California Paid Sick Leave Expansion Signed Into Law

On October 2, 2023, Governor Gavin Newsom signed S.B. 616, which significantly expands the state’s existing Paid Sick Leave (PSL) mandate. The two key changes are:

  • Required number of paid sick leave days increased from 3 days to 5 days (or from 24 hours to 40 hours)
  • Maximum accrual cap raised from 6 days to 10 days (or from 48 hours to 80 hours).

Effective Date

The law will become effective on January 1, 2024.

PSL Accrual Methodology

The new law leaves in place existing options for paid sick leave accrual. Specifically, employers may adopt one of three methods for accruing PSL for their employees:

  • Accrual Method: Under this method, employees must earn at least one hour of paid sick leave for every 30 hours worked, up to a rolling cap of 48 hours. This approach allows employers to avoid employees taking sick leave after only minimal time working by requiring employees to “earn” leave time prior to taking it.
  • Frontload Method: Under this method, employers provide an upfront allocation of at least the minimum required paid sick leave.

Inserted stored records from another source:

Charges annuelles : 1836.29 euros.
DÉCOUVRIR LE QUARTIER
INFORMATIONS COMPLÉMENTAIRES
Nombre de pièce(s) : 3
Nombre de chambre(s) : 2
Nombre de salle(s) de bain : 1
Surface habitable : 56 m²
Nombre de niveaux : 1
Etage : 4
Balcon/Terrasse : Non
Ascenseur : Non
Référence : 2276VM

This approach allows employers to avoid accrual tracking and year-end carryover obligations.
  • Alternate Accrual Rate for New Hires: Under this method, employers may adopt a different accrual method if employees receive at least 24 hours of accrued paid sick leave by their 120th calendar day of employment and in each calendar year, AND at least 40 hours of paid sick leave by their 200th calendar day of employment. (The first part of this alternate method is the same as the current law. The “40 hours by the 200th day” is a new extension that was added by S.B. 616.)

Under the new law, regardless of the accrual method adopted, employers may limit the number of days an employee can USE per year to 5 days (or 40 hours) for 2024 and beyond.

Employer Action Item

The January 1, 2024, effective date is just around the corner, and many employers will want to start the implementation process immediately. Employers should look ahead and plan for:

  • Programming new requirements into PSL/PTO tracking systems
  • Updating PSL/PTO policy documents
  • Communicating changes to employees.